• Text excerpt
The leadership team worked with other practices in the primary care network (PCN) and were engaged in the development of primary care services within the local area.

Members of the staff team in a range of roles told us that communication across the service was effective.

The provider monitored and acted upon data about outcomes for patients. They made improvements when required.

Feedback from people who used the service was very positive with regards to the capability and compassion of the staff and leadership team.

Freedom to speak up

Score: 3

The provider fostered a positive culture where people felt they could speak up without fear of detriment and their voice would be heard and concerns acted upon.

Leaders encouraged staff to raise concerns and promoted the value of doing so. We received a high number of completed CQC staff feedback forms and all staff who completed these felt well supported and confident to raise concerns.

The practice had established freedom to speak up arrangements. There was a dedicated ‘freedom to speak up’ person that staff could approach. There was also a whistleblowing policy.

Workforce equality, diversity and inclusion

Score: 3

The provider valued diversity in their workforce. They worked towards an inclusive and fair culture by improving equality and equity for people who worked for them.

Reasonable adjustments were made to support staff to carry out their roles. Staff with caring responsibilities were actively supported with a flexible approach and changes to schedules to accommodate their needs.

Staff had completed training in equality, diversity, and inclusion and were aware of supporting people with protected characteristics such as age, gender, religion, or disability. We saw and heard of no concerns with regards to workforce equality at any level including the recruitment of staff. The practice had an equality, diversity, and inclusion policy.

Governance, management and sustainability

Score: 3

There were clear and effective arrangements for governance, management and accountability.

The provider used data to monitor and improve performance.

All staff we spoke with were clear on their individual roles and responsibilities. Managers met with staff regularly to complete appraisals and performance reviews.

The provider had established governance processes that were appropriate for the service. A regular suite of searches of the clinal record system were being run to identify patient needs and ensure these were being met.

Staff could access all required policies and procedures. Managers held regular practice meetings with staff, during which they discussed clinical concerns and emerging risks.

The practice used digital services securely and effectively. There were arrangements in place for the availability, integrity and confidentiality of data, records, and data management systems and staff took patient confidentiality and information security seriously.

Systems and protocols were in place to ensure data and notifications were submitted to external organisations as required.

There were arrangements for identifying, managing, and mitigating risks. A major incident plan was in place.

• Work instructions
(1) Rewrite the paragraph of the inspection report that begins "Staff had completed training in equality" as a short bulleted list that keeps its main facts.
(2) From the inspection report, extract the stretch from "Staff had completed" through "and performance reviews.".
(3) According to the inspection report, what did managers discuss with staff during regular practice meetings?

(Items from a data source)
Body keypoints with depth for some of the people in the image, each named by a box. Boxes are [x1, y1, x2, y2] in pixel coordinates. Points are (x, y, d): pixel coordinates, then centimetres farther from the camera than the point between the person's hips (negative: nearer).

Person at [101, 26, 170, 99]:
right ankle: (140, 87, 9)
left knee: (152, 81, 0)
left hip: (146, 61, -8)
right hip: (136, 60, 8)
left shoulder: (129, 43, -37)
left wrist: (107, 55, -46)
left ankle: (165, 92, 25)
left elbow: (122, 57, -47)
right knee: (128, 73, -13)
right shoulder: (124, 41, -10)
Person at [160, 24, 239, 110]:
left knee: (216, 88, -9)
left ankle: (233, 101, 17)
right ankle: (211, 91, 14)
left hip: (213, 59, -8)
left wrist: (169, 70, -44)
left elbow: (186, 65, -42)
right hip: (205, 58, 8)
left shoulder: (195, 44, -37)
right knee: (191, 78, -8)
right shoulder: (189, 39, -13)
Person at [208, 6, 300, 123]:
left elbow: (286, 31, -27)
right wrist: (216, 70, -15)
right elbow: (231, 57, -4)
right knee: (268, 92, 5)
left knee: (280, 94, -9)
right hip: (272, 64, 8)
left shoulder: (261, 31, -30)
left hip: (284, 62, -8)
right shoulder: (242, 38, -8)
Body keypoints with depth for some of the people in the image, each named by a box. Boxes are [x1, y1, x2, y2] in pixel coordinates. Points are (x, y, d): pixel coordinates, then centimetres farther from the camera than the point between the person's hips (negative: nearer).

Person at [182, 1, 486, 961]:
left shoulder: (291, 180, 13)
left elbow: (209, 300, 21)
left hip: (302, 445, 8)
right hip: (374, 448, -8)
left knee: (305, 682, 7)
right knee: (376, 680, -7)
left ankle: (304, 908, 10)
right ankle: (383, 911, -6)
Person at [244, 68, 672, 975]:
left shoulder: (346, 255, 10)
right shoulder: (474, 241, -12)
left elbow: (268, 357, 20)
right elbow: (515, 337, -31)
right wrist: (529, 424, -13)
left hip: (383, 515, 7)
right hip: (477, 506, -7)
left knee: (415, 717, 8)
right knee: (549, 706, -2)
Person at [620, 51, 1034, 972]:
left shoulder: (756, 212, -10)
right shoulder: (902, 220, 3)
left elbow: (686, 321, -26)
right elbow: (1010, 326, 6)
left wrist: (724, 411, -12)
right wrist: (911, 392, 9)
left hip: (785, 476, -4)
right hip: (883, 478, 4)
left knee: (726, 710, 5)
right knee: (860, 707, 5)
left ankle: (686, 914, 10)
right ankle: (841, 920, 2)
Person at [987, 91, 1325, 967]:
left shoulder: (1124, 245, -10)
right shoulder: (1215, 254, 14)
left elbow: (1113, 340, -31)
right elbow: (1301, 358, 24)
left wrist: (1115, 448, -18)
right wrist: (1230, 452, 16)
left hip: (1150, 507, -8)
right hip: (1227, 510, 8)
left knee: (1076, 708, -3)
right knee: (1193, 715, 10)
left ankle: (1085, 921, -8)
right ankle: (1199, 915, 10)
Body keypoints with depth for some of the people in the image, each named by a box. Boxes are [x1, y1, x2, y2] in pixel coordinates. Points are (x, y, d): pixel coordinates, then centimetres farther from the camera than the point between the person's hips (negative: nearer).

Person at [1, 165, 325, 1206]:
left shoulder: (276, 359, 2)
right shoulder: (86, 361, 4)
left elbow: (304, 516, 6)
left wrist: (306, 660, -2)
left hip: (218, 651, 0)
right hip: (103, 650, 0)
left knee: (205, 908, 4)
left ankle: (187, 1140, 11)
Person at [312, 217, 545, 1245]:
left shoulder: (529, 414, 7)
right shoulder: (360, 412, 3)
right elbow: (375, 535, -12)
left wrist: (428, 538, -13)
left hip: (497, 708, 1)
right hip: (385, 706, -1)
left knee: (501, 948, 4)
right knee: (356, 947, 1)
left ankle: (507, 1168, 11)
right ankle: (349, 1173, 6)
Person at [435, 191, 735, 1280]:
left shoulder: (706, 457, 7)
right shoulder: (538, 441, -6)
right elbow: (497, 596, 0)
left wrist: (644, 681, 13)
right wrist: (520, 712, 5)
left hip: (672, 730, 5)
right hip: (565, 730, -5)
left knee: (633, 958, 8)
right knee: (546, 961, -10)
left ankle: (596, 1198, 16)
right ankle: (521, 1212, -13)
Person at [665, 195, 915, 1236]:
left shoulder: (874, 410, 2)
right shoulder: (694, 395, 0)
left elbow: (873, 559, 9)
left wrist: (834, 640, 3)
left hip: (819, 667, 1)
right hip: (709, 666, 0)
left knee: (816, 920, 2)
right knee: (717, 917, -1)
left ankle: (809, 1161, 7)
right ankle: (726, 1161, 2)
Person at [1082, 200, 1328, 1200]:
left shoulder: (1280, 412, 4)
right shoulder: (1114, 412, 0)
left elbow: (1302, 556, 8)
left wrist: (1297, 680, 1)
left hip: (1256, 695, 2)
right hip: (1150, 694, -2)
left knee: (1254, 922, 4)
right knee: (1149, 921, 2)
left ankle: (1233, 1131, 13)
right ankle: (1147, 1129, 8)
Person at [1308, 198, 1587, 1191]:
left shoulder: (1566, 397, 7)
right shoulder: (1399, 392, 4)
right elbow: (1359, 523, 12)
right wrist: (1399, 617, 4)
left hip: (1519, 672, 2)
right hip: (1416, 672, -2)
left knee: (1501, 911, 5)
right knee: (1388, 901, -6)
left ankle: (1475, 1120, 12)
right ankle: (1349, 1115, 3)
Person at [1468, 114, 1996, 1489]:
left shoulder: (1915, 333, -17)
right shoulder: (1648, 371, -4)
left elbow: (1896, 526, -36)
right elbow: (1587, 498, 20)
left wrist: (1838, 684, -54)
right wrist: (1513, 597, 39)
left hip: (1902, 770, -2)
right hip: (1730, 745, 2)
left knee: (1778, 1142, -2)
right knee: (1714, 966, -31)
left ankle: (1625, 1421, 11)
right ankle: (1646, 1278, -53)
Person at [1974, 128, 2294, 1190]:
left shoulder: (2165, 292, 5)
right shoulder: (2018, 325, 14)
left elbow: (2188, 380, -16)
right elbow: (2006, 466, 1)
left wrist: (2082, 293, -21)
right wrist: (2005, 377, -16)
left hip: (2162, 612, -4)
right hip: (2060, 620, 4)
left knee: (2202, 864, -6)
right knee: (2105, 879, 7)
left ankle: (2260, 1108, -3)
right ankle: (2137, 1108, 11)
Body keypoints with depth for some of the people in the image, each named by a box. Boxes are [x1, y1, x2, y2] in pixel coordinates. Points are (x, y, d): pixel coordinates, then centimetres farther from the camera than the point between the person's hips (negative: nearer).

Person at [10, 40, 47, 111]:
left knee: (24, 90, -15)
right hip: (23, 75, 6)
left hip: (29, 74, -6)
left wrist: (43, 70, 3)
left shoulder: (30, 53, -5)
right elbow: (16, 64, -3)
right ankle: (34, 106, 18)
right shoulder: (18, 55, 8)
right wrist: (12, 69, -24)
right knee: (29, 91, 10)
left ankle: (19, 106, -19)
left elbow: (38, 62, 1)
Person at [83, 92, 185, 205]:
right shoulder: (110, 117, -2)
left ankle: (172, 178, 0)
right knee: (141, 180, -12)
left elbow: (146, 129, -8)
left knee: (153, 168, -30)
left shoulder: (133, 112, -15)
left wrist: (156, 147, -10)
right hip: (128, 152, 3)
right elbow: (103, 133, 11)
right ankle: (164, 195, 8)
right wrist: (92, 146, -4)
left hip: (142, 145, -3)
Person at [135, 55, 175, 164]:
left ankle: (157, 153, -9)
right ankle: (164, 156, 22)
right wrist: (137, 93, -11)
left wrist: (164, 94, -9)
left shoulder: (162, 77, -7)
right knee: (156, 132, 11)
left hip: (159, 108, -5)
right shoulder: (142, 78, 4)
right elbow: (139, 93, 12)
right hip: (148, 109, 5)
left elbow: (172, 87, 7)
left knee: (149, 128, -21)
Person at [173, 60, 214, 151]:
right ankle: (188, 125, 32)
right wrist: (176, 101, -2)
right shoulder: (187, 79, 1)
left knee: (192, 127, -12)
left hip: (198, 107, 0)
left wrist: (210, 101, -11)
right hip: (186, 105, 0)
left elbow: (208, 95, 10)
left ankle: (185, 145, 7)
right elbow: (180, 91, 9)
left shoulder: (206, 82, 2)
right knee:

• Responses to the exercise
(1)
- Staff had completed equality, diversity, and inclusion training.
- Staff were aware of supporting people with protected characteristics such as age, gender, religion, or disability.
- No concerns about workforce equality were seen or heard at any level, including staff recruitment.
- The practice had an equality, diversity, and inclusion policy.

(2)
Staff had completed training in equality, diversity, and inclusion and were aware of supporting people with protected characteristics such as age, gender, religion, or disability. We saw and heard of no concerns with regards to workforce equality at any level including the recruitment of staff. The practice had an equality, diversity, and inclusion policy.

Governance, management and sustainability

Score: 3

There were clear and effective arrangements for governance, management and accountability.

The provider used data to monitor and improve performance.

All staff we spoke with were clear on their individual roles and responsibilities. Managers met with staff regularly to complete appraisals and performance reviews.

(3) They discussed clinical concerns and emerging risks.